You write about a mismatch between our design and the present environment. Out of this mismatch arise perhaps the most preventable modern diseases. Can you give some examples?
If you go and make rounds in modern hospitals, nearly half of the people
who are there, are there because of diseases that are caused by the modern
environment, that they would not have gotten if they lived in a more natural
ancestral environment. What are these diseases? Well, first of all, the
diseases caused by bad diets. Then there is the huge burden caused by substance
abuse. The worst of which is cigarettes, then alcohol, with cocaine and all
the other drugs causing just a minute amount of problems compared with alcohol
and tobacco. Breast-cancer may well have to do with a change in reproductive
patterns. It is much more common now then it used to be.
Once you have taken those diseases away, you have dealt with about half
of the people in the hospitals. Does this mean that if we all lived in the
African savanna without any medicine that we would be healthier? No, we would
be much less healthy, we are not arguing that things were better off back then,
we are only arguing that nowadays most diseases are the product of the mismatch
between our environments and our bodies, which were designed for a very
different situation.
You also wrote that frustration may result from consistently overestimating ourselves. Why would we do this; overestimate ourselves?
If you ask people in large cooperations, do you think you are paid what
you are worth? Most will say: I am worth more than I am being paid. On the
average people over-assess their own value to the organisation. So let's ask
ourselves for a second: Wouldn't it be good for people to be objective about
their usefulness for the group? Probably not. Probably people who are
completely objective about themselves don't get the advantages that come to
some other people who think that they are a little better than they are.

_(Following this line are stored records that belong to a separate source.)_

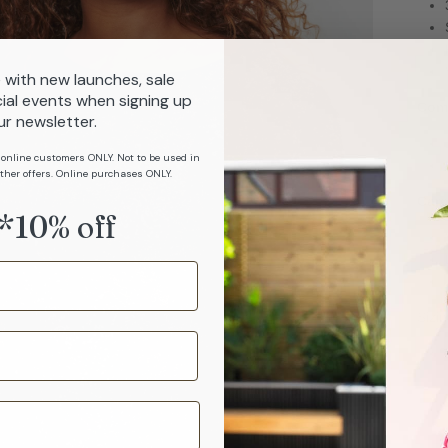
 with new launches, sale
ial events when signing up
Com
ur newsletter.
 online customers ONLY. Not to be used in
ther offers. Online purchases ONLY.
Car
*10% off
Sizi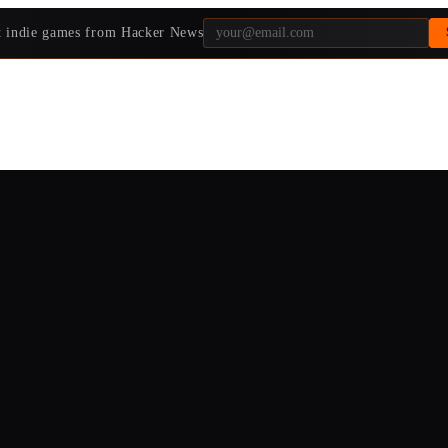
t indie games from Hacker News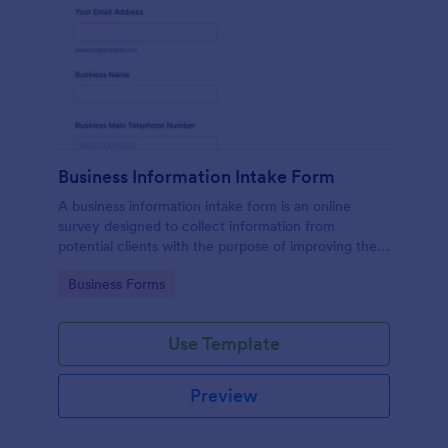
Business Information Intake Form
A business information intake form is an online
survey designed to collect information from
potential clients with the purpose of improving their
business.
Go to Category:
Business Forms
Use Template
Preview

Because if you can pull off convincing other people that you are more valuable
than you really are, then you get all the advantages that comes from that
status. In fact, if you look at social life, there are all kinds of social displays
that are essentially deception, where people are trying to act like they're
richer then they are, or sexier than they are, or smarter than they are, or
something, in order to convince people. If you believe it yourself, that works
pretty well.
Some people are worried by the idea that because diseases are treated, the problem is just moved to the next generation.

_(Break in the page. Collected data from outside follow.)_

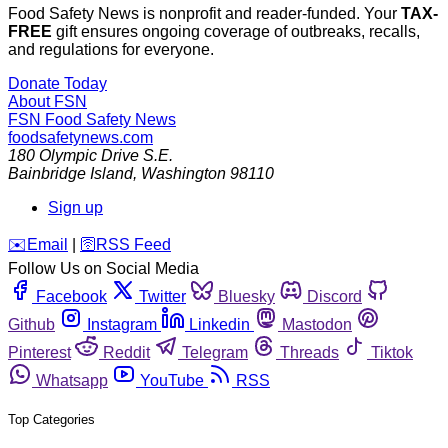
Food Safety News is nonprofit and reader-funded. Your
TAX-
FREE
gift ensures ongoing coverage of outbreaks, recalls,
and regulations for everyone.
Donate Today
About FSN
FSN
Food Safety News
foodsafetynews.com
180 Olympic Drive S.E.
Bainbridge Island
,
Washington
98110
Sign up
️✉️
Email
|
🛜
RSS Feed
Follow Us on Social Media
Facebook
Twitter
Bluesky
Discord
Github
Instagram
Linkedin
Mastodon
Pinterest
Reddit
Telegram
Threads
Tiktok
Whatsapp
YouTube
RSS
Top Categories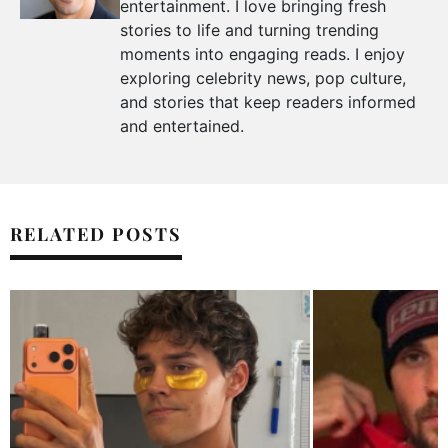
entertainment. I love bringing fresh
stories to life and turning trending
moments into engaging reads. I enjoy
exploring celebrity news, pop culture,
and stories that keep readers informed
and entertained.
RELATED POSTS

Ah, the eugenics-question. Often when I lecture somebody says:
"Well, isn't medicine making the species less healthy?" That has been
a question that has been raised, since the middle-ages at least. The people who
raised it the most seriously were the Nazi's, who thought that doctors were
making the stock worse by preserving the lives of some sick people. The whole
eugenics movement took very seriously the possibility that you could improve,
quote, the genetic stock.
First of all, according to my values, it is wrong to do that kind of thing, so-called for the benefit of the species instead of the individual. More than that, there is very poor scientific justification. From what we now know about gene-frequencies and their relationships to disease, the amount of impact you would have from even very strict reproductive controls on people with diabetes, heart-diseases, schizophrenia and other kinds of diseases, would be very small and only in many generations. Plus a lot of the so-called genetic diseases they were treating probably were not genetic diseases anyway. So one question is: Are you really sure about what you are dealing with? Who knows what inventions will be available for the next generation? There does not seem to be any likely benefit that would be worth interfering with peoples rights. So George and I have tried as strongly as we can, to say that our purpose is not to use evolution for the benefit of the species. Our purpose is to use natural selection theory in the tradition of mainstream medicine, for the benefit of the individual patient.